Hong Kong is incredibly busy, fast paced and overcrowded, it is what makes Hong Kong, well, Hong Kong, but believe it or not there are some places that you can get away from it all. About 20 minutes journey away from Central on the MRT is the Diamond Hill area and two little peaceful gems, the Chi Lin Nunnery and along side it the Nan Lian Garden.
My morning starts in the Chi Lin Nunnery, the entrance is a few minutes walk from Diamond Hill MRT. The nunnery is a large Buddhist temple complex that originally dates from the 1930’s. It was rebuilt in the 1990’s in the Tang Dynasty style of architecture to a design based on a Sukhavati drawing in the Mogao Caves. The buildings are constructed entirely of cypress wood and are held together using a Chinese system of intricately interlocking sections of wood joined together without a single nail.
I enter the complex through the Sam Mun, a series of three gates that represent the Buddhist precepts of compassion, wisdom and skilful means.
The first courtyard contains a beautiful Lotus Pond Garden, it’s a very tranquil place and if it wasn’t for the soaring tower blocks in the background you really wouldn’t believe you were in Hong Kong.
At the far end of the Lotus Pond Garden is the huge Hall of Celestial Kings with its large statue of the seated Buddha surrounded by the deities of the four cardinal points.
Beyond is the main hall containing a statue of the Sakyamuni Buddha flanked by two standing disciples and two seated Bodiesattvas. The statues are made from gold, clay, wood and stone. I would have loved to have gotten some pictures of these beautiful statues but unfortunately photography of them was not allowed.
Back out at the front of the nunnery I cross the bridge with its pretty manicured bonsai trees over to the adjacent Nan Lian Garden.
Like the nunnery the garden has been built in the traditional Tang Dynasty style and is a fairly recent addition to Hong Kong having only been opened in 2006. The garden is in a half moon shape running longer from east to west and shorter from south to north. From the bridge I decided to walk back to the main entrance as the garden follows a circular one way route so I could start at the beginning.

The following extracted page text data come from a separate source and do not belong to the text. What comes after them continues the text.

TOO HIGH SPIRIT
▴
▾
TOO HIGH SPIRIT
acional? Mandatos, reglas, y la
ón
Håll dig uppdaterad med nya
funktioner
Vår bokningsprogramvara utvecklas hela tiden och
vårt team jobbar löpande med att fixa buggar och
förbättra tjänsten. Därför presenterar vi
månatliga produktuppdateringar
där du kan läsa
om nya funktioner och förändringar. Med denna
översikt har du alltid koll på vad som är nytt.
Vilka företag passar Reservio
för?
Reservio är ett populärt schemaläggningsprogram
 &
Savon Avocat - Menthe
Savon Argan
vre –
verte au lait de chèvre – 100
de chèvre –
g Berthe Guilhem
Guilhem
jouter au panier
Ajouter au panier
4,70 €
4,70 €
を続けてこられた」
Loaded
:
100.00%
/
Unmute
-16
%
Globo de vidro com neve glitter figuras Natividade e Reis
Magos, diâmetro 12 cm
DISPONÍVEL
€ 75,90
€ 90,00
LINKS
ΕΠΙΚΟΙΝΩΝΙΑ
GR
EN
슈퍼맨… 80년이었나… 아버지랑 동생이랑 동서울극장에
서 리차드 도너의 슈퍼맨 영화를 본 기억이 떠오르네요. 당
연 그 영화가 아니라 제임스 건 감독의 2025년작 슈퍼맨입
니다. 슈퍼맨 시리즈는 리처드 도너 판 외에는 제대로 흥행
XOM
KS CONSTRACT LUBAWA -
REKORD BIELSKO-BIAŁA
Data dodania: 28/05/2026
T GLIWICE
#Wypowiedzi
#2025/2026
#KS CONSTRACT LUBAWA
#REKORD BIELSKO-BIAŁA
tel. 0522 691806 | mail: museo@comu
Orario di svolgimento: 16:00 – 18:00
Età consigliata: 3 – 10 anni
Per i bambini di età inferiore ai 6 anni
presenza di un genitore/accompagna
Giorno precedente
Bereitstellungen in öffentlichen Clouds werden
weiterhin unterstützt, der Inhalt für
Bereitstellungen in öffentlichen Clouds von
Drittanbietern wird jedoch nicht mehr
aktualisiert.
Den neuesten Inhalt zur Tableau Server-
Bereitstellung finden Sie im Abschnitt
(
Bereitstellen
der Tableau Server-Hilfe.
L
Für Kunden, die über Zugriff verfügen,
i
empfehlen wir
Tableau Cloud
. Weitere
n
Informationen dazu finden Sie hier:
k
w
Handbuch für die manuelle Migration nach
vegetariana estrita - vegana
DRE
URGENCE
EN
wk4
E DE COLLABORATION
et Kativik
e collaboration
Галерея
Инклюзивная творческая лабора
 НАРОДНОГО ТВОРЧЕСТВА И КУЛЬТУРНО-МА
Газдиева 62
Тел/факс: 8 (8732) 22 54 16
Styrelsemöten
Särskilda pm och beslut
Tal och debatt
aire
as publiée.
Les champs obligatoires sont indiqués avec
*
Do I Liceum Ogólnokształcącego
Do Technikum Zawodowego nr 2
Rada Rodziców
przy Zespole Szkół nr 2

The Black Lintel Gate marks the entrance to the garden and from here I walk up to the Chinese Timber Architecture Gallery, a traditional building housing scaled models of Tang, Liao, and Jin dynasty timber structures.
The highlight of the garden for me was the Lotus Pond and Pavilion of Absolute Perfection with its vermillion coloured Zi-Wu Bridges, just beautiful.
Further on is the Lunar Reflection Terrace and its pond filled with koi carp, across from the terrace is the Song Cha Xie, with its open terrace it’s normally used for enjoying the service of tea.
At the eastern end of the Blue Pond is the Pavilion Bridge. This was designed to function as both a bridge and a pavilion and has a vivid phoenix at its top.
Next to the Pavilion Bridge is the Mill, built to recreate a scenic theme from farm life centred around a water mill.
Eventually the paths bring me back to where I started. The Nan Lian Gardens are small but beautiful and, if like me, you just need a few hours away from the hustle and bustle of central Hong Kong then I would highly recommend coming here. It’s free to enter both the nunnery and the gardens and hopefully after a few hours here you’ll leave relaxed and refreshed and want to take on more of what this great city has to offer.